The NFSA is committed to digitising our collection, for preservation and accessibility, through our new Digitisation Strategy 2018–2025. This sets out the case for digitisation, the materials at risk and how we will take a leadership role in the digitisation of Australia’s audiovisual heritage – before a great deal of it is lost forever.
Three years of collaboration and conscientious work came to fruition with the launch of the ‘Starstruck: Australian Movie Portraits’ exhibition in November 2017, which was delivered in partnership with the National Portrait Gallery (NPG). I would like to thank all those who made the exhibition such a success, especially the curatorial staff from the NFSA and NPG, the members of the NPG Board, including Chair, Dr Helen Nugent AO, and Angus Trumble, NPG Director.
This year, we developed our Reconciliation Action Plan (RAP), which underpins our commitment to build positive relationships between Aboriginal and Torres Strait Islander peoples and the wider Australian community. Working with Reconciliation Australia, we undertake to deliver on the actions in the plan and ensure that meaningful relationships and partnerships are built with Aboriginal and Torres Strait Islander communities, audiovisual practitioners, creators and artists across Australia. I would like to thank the Indigenous Connections team and the RAP Working Group for making our RAP a reality.
We work to be a leader among the digital cultural collecting institutions with the annual Digital Directions symposium, delivered in partnership with the National Archives of Australia and the National Library of Australia. In 2017, its third year, the symposium’s theme was ‘users of digital collections’, looking at how collecting institutions could improve the accessibility of their collections.
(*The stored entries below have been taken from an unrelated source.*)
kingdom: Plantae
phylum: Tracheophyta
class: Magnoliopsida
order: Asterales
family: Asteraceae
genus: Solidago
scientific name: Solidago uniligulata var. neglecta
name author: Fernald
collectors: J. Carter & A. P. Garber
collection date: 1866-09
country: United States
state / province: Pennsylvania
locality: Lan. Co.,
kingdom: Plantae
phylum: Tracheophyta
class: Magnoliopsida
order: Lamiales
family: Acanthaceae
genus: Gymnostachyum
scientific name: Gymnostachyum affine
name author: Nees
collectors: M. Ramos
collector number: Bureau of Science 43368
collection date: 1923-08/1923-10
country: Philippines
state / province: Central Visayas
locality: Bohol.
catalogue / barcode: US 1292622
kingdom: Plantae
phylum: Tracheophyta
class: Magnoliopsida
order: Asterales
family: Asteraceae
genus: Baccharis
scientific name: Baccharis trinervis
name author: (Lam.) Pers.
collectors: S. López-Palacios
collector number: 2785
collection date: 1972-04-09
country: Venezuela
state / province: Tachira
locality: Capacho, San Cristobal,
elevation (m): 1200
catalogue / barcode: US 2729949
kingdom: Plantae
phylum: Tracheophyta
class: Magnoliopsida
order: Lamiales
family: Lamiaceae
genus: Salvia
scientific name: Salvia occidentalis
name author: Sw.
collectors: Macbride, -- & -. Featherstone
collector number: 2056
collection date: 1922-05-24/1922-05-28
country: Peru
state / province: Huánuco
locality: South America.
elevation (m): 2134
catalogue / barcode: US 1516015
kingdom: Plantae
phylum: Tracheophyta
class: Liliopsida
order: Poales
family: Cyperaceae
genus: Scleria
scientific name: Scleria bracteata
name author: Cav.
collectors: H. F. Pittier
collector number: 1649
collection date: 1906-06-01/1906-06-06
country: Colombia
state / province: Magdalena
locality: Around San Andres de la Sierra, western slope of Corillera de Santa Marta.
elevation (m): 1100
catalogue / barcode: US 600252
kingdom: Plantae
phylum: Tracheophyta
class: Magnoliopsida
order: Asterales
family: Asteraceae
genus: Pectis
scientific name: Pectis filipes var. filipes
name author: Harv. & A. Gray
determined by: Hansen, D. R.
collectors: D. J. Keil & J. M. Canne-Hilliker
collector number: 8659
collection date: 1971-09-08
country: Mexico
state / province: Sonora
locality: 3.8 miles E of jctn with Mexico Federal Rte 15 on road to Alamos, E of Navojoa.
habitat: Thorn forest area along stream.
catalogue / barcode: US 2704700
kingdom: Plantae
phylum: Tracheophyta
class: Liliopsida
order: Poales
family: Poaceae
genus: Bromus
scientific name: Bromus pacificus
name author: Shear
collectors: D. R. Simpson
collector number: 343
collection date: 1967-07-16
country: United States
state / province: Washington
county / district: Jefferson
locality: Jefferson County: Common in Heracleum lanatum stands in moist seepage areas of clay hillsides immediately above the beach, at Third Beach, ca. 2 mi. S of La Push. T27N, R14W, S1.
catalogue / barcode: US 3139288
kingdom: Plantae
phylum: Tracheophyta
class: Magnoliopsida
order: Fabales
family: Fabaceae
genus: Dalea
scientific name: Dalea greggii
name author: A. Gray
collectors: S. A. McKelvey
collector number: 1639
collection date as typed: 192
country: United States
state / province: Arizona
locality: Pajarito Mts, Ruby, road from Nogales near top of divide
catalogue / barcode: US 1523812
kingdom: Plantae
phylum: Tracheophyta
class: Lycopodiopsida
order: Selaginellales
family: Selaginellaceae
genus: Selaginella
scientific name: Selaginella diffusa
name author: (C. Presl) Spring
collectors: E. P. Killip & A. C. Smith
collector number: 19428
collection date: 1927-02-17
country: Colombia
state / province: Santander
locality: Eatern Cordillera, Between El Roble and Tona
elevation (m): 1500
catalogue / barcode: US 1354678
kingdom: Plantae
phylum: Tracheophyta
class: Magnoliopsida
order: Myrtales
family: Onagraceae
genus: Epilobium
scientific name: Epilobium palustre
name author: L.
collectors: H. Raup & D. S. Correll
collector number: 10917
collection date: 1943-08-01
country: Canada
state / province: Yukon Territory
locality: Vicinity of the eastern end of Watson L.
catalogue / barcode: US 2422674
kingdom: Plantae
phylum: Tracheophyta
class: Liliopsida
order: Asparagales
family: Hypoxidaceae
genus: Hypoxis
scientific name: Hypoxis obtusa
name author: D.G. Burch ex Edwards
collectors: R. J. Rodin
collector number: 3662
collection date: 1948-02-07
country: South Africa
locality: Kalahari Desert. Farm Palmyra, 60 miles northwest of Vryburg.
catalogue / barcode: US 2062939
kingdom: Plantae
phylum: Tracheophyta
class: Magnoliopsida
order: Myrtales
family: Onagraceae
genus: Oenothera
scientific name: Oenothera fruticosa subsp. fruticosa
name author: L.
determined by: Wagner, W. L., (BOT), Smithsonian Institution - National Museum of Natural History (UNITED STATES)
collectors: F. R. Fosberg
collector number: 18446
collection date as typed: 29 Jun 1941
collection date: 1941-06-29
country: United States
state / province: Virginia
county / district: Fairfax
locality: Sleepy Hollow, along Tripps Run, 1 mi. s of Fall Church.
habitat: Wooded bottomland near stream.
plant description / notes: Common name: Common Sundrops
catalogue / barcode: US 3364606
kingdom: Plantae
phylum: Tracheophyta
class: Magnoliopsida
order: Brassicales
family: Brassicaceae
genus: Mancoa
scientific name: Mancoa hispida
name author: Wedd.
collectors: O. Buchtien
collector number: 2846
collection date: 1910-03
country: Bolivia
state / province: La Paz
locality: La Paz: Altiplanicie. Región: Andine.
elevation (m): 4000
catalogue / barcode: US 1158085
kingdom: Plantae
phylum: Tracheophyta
Our NFSA Restores program continued this year, with the restoration of My Brilliant Career (1979), Lousy Little Sixpence (1983), Mabo: Life of an Island Man (1997) and three 1920s Snowy Baker titles. NFSA Restores is a wonderful example of the vital work that we do to save Australia’s audiovisual heritage so that it can be enjoyed by generations to come.
We could not have come as far without the exceptional contribution of our NFSA ambassadors, including our NFSA Restores and Film Ambassador, Margaret Pomeranz AM; Sound Ambassador, Shaun James; TV Ambassador, Glen Kinging; and Lost Films Ambassador, Anthony Buckley AM. We can only continue to expand our impact and reach because of their standing, expertise and generous support.
During the year, we secured $3.88 million over the next three years from the Modernisation Fund to restore the sandstone on the historic Acton building which is our headquarters. We needed the funds both for the restoration work and to replace some critical building infrastructure. I thank the staff of the Department of Communications and the Arts and the Minister for Communications and the Arts, Senator the Hon Mitch Fifield, for their constant support.
We welcomed the appointment of Jude Donnelly to the Board in December 2017, joining my other Board colleagues, whose contributions have been significant and enthusiastic. I also acknowledge the members of the NFSA Indigenous Connections Committee and the NFSA Audit Committee, chaired by Carol Lilley, who provide their time and expertise to support us.
Finally, I would like to thank our NFSA staff for their expertise and their passion for what we do. Change is a constant, and our staff are embracing it as our collection grows, as technology broadens our perspective and as we think differently about our role and the possibilities ahead.